Yapılacak iş >> Aşağıdaki Cumartesi romanıyla ilgili yazıdan "Yanarak inen uçağın" sözlerinden başlayıp "sarılabilir mi peki?" sözlerine kadar ne varsa hiç değiştirmeden alıntılayın.

Verilen metin >>

Cumartesi romanı, DTM’nin uçaklara hedef olduğu 11 Eylüldekine benzer olayları çağrıştıran bir bölümle açılır; Heathrow hava alanına iniş yapmakta olan bir kargo uçağı kaza yapar ve büyük bir gürültü kopar. “Aslında gördüğü manzara, sürekli yinelenen bir düş kadar tanıdık. (…) Hava yolculuğu bir borsadır, benzeşen algıların oynadığı bir oyundur, bir havuzda toplanan inançların kırılgan birliğidir; sinirler bozulmadıkça, uçakta bomba ya da saldırgan olmadıkça herkes mutludur. İşler ters giderse yarım önlem diye bir şey olmaz.”

Dünyanın ‘terörle mücadele’adı altındaki güvenlik önlemlerine razı oldukları, insanların kaygıları nedeniyle haklarından feragat etmeye hazır oldukları bir dönemdir. ABD ve Avrupa ülkeleri terörist İslam’ın korkusu altındayken, İslam ülkeleri de ABD ve Avrupa ülkelerinin işgali korkusunu yaşamaktadır. Tüm dünya, özel hayatlar ve uygarlıklar, tehdit, şiddet ve savaş kaygısı altındadır.

Tarih 15 Şubat 2003’tür. Tüm dünyada olduğu gibi Londra’da da Irak’ın işgalinin protesto edileceği, milyonlarca savaşı karşıtının yürüyüşe geçeceği gündür. İşte dünya için önemli olan bu gün, romanın ana karakteri sinir cerrahı Dr.Henry Perowne içinde unutulmayacak olaylara gebedir, bütün hayatının akışı değişecektir.

Henry Perowne için önemli olan ‘sahip olmak, ait olmak ve yinelemek’tir; ailesi, işi ve hayat biçimidir. Çünkü onun ailesi, uygarlığın ulaştığı kusursuz insanlığın simgesidir. Yalnızca ailesi değil 21.yüzyıl uygarlığı, bilim, sanat, hoşgörü, sevgi ortamı, refah ve uygar toplumun çekirdeği aile, tehdit altındadır. “Bizim hayat tarzımıza bir saldırı değilmiş demek ki.”Rahat nefes alabilir. 16 Yaşındaki oğlu Theo da babasının kaygısını paylaşır. Her ne kadar onu “uluslararası sorunlarla tanıştıran Eylül saldırıları olmuştu, arkadaşlarının, evinin ve müzik ortamının ötesindeki olayların kendi hayatı üzerinde etkisi olduğunu o zaman kabullenmişti,” olsa da…

Yanarak inen uçağın bir tehdit olmadığı anlaşılsa da o cumartesi yaşanan olaylar silsilesiyle ne denli tehdit altında olduklarını, güzel ve güvenli yaşamlarının ne kolay kırılabileceğini göreceklerdir. Çünkü bu yüzyılda güven ortamı kalıcı değildir. Dış dünyanın tehditleri iç dünyaya kolayca sızabilir. Kutsal aileyi korumak, bir arada tutmak önemli ama yeterli değildir. Yıllarca yapılan siyasi hataların sonunda varılmıştır bu noktaya. Terörle uygarlığın aldığı yaralar sarılabilir mi peki?

Kayıt listesi >>
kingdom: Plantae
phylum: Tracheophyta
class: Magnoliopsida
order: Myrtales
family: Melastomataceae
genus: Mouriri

Yazılı cevap >>
Yanarak inen uçağın bir tehdit olmadığı anlaşılsa da o cumartesi yaşanan olaylar silsilesiyle ne denli tehdit altında olduklarını, güzel ve güvenli yaşamlarının ne kolay kırılabileceğini göreceklerdir. Çünkü bu yüzyılda güven ortamı kalıcı değildir. Dış dünyanın tehditleri iç dünyaya kolayca sızabilir. Kutsal aileyi korumak, bir arada tutmak önemli ama yeterli değildir. Yıllarca yapılan siyasi hataların sonunda varılmıştır bu noktaya. Terörle uygarlığın aldığı yaralar sarılabilir mi peki?